Der asphaltierte Weg verwandelte sich schnell in Sandwege. Ich musste mich eine Düne hinaufquälen aber von oben hatte ich eine wunderschöne Aussicht. Vor mir lag ein unendlich weites Meer, an dessen Horizont sich Schiffe kreuzten, ein paar Segelboote trieben ein bisschen näher am Land und die Leute am Strand waren dabei, ihre Sachen einzupacken. Ich setzte mich hin und genoss den sanften Wind, der mit meinen Haaren spielte. Während die Sonne immer näher zum Horizont wanderte versuchte ich zu verstehen, warum Elionore und Alberto über fast 50 Jahre hinweg genau gleich aussahen. "Hej.", sagte plötzlich jemand und vor Schreck wäre ich beinahe die Düne heruntergerutscht. Ein Berg von einer Person stand neben mir und seine Muskeln sprengten fast das T-Shirt auseinander. Eigentlich hätte ich vor ihm Angst haben müssen, aber er lächelte mich derart liebevoll an, dass er überhaupt nicht gefährlich wirkte. "Ich bin Nero.", stellte er sich vor. "Mein Name ist Lavenya." Er nickte und setzte sich neben mich. "Ich weiss." Erstaunt sah ich ihn an. "Wir wohnen im selben Haus." Stimmt, ich hatte ihn auf den ersten beiden Fotos gesehen. "Geht es dir gut?", fragte er. "Ich denke schon, ja. Besser als auch schon.", sagte ich und blickte wieder auf das Meer hinaus. "Als ich dich das letzte Mal gesehen habe, hast du bedeutend schlimmer ausgesehen." "Hast du mich weggetragen aus der Gasse?" Er nickte. "Elionore und ich haben dich entdeckt. Es war sehr klug von dir, nicht weiter in die Stadt hineinzulaufen, dann hätten wir Stunden mehr gebraucht, um dich zu finden." "Warum wolltet ihr mich denn überhaupt finden?", wollte ich wissen. "Das wird die Alberto erklären, ich stehe unter Schweigepflicht." Er grinste, als er mein enttäuschtes Gesicht sah und wuschelte mir sanft durch die Haare. "Komm, es ist schon beinahe sieben Uhr. Elionore dreht durch, wenn wir nicht pünktlich kommen."

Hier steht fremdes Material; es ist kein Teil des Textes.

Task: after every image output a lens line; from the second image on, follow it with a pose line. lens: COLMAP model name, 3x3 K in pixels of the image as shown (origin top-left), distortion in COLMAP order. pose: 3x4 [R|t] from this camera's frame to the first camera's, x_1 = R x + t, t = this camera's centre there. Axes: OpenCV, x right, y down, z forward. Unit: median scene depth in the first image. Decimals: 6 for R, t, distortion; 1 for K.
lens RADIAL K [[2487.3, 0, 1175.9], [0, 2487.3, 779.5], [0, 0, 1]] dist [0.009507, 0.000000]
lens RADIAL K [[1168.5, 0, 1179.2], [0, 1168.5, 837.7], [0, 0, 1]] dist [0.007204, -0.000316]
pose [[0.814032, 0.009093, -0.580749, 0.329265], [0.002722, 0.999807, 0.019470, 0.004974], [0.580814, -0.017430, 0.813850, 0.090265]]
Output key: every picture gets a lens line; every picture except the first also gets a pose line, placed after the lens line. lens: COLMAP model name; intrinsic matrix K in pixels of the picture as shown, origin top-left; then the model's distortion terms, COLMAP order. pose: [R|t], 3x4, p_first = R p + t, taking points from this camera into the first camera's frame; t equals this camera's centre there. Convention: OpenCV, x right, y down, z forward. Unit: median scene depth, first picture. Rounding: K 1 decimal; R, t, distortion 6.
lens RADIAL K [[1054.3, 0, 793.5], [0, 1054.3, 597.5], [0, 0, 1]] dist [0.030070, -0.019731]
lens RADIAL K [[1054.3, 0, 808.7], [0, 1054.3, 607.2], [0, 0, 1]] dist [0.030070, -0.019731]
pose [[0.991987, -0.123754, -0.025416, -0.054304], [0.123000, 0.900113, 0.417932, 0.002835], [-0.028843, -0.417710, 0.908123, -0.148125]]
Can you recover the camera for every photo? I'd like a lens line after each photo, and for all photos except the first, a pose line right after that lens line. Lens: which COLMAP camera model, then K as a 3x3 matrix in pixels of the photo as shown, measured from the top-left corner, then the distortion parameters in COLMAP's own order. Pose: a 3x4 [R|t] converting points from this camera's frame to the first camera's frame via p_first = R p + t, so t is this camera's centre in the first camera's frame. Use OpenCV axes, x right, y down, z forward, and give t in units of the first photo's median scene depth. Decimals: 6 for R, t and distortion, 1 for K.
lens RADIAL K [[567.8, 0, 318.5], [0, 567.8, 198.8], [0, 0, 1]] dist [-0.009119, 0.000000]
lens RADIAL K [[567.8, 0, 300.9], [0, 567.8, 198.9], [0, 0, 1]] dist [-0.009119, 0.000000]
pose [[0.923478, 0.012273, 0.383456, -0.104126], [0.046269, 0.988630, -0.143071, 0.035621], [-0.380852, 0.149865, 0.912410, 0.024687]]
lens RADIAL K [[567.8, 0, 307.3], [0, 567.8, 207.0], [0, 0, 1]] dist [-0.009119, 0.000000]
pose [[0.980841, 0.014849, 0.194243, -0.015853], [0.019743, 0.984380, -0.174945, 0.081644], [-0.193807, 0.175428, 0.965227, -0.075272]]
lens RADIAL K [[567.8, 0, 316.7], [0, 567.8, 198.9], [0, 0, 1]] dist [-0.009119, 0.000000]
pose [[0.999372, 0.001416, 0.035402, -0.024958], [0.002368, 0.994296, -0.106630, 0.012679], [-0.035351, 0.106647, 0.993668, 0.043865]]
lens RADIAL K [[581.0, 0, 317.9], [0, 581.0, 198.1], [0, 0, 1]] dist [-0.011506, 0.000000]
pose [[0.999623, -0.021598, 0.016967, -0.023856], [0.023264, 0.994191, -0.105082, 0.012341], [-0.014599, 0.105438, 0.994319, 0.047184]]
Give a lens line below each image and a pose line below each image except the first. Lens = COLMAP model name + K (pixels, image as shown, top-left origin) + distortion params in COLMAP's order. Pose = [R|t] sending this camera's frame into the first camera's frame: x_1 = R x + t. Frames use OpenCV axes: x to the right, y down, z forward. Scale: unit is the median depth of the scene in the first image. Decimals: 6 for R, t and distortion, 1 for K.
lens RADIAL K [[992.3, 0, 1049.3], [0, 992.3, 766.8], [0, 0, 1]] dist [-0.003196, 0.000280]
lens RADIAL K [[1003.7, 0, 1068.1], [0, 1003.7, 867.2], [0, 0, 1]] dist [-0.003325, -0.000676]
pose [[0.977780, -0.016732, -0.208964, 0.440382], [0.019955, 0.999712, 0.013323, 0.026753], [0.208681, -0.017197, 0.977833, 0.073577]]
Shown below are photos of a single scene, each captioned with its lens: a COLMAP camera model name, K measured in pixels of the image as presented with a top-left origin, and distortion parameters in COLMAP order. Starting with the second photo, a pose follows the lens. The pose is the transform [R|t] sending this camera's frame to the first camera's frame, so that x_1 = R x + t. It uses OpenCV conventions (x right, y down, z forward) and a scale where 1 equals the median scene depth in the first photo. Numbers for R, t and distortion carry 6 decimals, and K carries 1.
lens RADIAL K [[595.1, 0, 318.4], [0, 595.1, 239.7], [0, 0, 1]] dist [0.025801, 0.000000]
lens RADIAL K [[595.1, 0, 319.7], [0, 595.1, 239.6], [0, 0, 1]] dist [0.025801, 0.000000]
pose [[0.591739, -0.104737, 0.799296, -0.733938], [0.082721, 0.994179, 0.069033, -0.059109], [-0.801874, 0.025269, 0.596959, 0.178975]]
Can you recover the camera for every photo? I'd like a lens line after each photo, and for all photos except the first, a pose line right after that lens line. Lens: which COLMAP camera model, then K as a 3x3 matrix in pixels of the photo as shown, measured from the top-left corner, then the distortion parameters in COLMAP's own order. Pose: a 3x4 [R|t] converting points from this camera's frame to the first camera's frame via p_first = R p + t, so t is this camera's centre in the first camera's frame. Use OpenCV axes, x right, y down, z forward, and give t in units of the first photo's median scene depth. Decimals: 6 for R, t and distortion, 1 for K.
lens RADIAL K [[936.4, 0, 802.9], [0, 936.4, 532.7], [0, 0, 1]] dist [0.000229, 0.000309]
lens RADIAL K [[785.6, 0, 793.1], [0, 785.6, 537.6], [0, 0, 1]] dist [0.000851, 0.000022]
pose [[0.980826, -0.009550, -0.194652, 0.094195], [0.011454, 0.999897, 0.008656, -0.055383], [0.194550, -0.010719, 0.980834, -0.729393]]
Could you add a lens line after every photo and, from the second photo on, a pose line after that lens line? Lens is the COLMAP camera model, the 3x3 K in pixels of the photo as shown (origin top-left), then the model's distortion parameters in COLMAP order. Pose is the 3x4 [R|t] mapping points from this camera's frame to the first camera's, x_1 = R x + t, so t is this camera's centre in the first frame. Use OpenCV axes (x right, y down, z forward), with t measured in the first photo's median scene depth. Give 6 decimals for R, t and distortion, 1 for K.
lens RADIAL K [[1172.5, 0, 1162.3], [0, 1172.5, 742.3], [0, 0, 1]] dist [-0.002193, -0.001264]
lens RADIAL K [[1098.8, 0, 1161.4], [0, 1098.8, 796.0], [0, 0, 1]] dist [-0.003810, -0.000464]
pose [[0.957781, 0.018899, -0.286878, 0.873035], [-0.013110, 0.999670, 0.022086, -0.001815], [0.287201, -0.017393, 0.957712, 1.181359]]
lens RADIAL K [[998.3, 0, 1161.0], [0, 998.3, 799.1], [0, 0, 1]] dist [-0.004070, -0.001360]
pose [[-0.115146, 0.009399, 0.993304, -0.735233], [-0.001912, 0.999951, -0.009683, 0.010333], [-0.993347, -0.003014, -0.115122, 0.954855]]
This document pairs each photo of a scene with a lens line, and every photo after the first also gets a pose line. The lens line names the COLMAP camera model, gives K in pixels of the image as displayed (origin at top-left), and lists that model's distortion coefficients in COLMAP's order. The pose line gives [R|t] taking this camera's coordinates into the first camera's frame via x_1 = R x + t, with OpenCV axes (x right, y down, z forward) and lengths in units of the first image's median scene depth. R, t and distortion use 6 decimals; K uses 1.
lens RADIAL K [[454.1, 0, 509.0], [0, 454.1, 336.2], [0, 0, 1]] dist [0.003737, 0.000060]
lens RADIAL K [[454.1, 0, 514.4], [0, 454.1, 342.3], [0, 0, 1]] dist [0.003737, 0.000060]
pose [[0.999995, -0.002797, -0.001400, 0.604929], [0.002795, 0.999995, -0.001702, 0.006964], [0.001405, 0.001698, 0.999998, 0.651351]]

Wir stiegen die Düne hinab und durchquerten ein paar Büsche und kletterten über einen hüfthohen Zaun in den Garten des Hauses. Wir durchquerten den ebenfalls sauber geschnittenen Rasen, gingen an einem kleinen Pavaillon vorbei und schliesslich schob Nero die Glaswand des Wintergartens zur Seite. "Essen kommen!", hörte ich Elionores Stimme durch das Haus rufen.